● TASK OBJECTIVE: Each entry is to be output as written, so that none is missing.

*** Opening INPUT DATA ***

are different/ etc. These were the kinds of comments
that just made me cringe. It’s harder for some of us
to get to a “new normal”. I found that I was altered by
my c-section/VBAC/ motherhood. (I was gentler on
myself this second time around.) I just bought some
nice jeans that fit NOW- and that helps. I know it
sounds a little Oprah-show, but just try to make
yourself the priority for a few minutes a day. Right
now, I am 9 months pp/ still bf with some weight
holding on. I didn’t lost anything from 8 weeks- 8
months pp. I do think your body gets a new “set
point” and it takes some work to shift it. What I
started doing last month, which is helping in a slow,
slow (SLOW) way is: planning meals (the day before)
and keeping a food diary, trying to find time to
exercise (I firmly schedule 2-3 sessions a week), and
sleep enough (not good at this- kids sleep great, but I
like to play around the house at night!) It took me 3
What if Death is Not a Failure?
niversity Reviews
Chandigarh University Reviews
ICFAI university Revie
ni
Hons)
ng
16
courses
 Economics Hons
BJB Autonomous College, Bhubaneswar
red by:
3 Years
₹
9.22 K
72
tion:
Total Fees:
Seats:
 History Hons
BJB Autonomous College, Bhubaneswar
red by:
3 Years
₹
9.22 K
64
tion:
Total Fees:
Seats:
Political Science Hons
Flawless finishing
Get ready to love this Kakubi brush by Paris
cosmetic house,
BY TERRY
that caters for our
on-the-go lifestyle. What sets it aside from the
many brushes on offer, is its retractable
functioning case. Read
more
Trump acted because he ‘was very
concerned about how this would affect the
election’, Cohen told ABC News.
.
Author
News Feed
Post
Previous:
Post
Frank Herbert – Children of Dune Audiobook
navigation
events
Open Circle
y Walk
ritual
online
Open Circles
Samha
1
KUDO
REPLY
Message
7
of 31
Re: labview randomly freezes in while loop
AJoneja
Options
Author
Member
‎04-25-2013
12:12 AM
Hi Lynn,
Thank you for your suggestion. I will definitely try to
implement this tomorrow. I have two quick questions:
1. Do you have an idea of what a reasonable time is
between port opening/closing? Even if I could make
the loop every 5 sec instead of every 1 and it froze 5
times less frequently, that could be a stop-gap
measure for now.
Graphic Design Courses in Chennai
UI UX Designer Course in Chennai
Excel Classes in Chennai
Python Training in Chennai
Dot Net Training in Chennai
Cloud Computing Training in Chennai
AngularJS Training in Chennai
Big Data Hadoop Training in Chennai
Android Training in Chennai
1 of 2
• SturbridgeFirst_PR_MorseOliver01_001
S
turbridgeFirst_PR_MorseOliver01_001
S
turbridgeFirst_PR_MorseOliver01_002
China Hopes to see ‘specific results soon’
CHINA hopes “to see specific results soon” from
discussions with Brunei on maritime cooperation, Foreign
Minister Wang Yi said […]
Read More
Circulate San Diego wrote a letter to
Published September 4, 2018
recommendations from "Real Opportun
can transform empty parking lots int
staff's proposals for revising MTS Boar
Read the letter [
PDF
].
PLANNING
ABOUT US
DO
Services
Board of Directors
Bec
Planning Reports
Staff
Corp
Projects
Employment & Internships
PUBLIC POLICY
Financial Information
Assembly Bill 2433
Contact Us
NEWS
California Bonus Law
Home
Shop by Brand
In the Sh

*** Closing INPUT DATA ***

● RESPONSE:
are different/ etc. These were the kinds of comments
that just made me cringe. It’s harder for some of us
to get to a “new normal”. I found that I was altered by
my c-section/VBAC/ motherhood. (I was gentler on
myself this second time around.) I just bought some
nice jeans that fit NOW- and that helps. I know it
sounds a little Oprah-show, but just try to make
yourself the priority for a few minutes a day. Right
now, I am 9 months pp/ still bf with some weight
holding on. I didn’t lost anything from 8 weeks- 8
months pp. I do think your body gets a new “set
point” and it takes some work to shift it. What I
started doing last month, which is helping in a slow,
slow (SLOW) way is: planning meals (the day before)
and keeping a food diary, trying to find time to
exercise (I firmly schedule 2-3 sessions a week), and
sleep enough (not good at this- kids sleep great, but I
like to play around the house at night!) It took me 3
What if Death is Not a Failure?
niversity Reviews
Chandigarh University Reviews
ICFAI university Revie
ni
Hons)
ng
16
courses
 Economics Hons
BJB Autonomous College, Bhubaneswar
red by:
3 Years
₹
9.22 K
72
tion:
Total Fees:
Seats:
 History Hons
BJB Autonomous College, Bhubaneswar
red by:
3 Years
₹
9.22 K
64
tion:
Total Fees:
Seats:
Political Science Hons
Flawless finishing
Get ready to love this Kakubi brush by Paris
cosmetic house,
BY TERRY
that caters for our
on-the-go lifestyle. What sets it aside from the
many brushes on offer, is its retractable
functioning case. Read
more
Trump acted because he ‘was very
concerned about how this would affect the
election’, Cohen told ABC News.
.
Author
News Feed
Post
Previous:
Post
Frank Herbert – Children of Dune Audiobook
navigation
events
Open Circle
y Walk
ritual
online
Open Circles
Samha
1
KUDO
REPLY
Message
7
of 31
Re: labview randomly freezes in while loop
AJoneja
Options
Author
Member
‎04-25-2013
12:12 AM
Hi Lynn,
Thank you for your suggestion. I will definitely try to
implement this tomorrow. I have two quick questions:
1. Do you have an idea of what a reasonable time is
between port opening/closing? Even if I could make
the loop every 5 sec instead of every 1 and it froze 5
times less frequently, that could be a stop-gap
measure for now.
Graphic Design Courses in Chennai
UI UX Designer Course in Chennai
Excel Classes in Chennai
Python Training in Chennai
Dot Net Training in Chennai
Cloud Computing Training in Chennai
AngularJS Training in Chennai
Big Data Hadoop Training in Chennai
Android Training in Chennai
1 of 2
• SturbridgeFirst_PR_MorseOliver01_001
S
turbridgeFirst_PR_MorseOliver01_001
S
turbridgeFirst_PR_MorseOliver01_002
China Hopes to see ‘specific results soon’
CHINA hopes “to see specific results soon” from
discussions with Brunei on maritime cooperation, Foreign
Minister Wang Yi said […]
Read More
Circulate San Diego wrote a letter to
Published September 4, 2018
recommendations from "Real Opportun
can transform empty parking lots int
staff's proposals for revising MTS Boar
Read the letter [
PDF
].
PLANNING
ABOUT US
DO
Services
Board of Directors
Bec
Planning Reports
Staff
Corp
Projects
Employment & Internships
PUBLIC POLICY
Financial Information
Assembly Bill 2433
Contact Us
NEWS
California Bonus Law
Home
Shop by Brand
In the Sh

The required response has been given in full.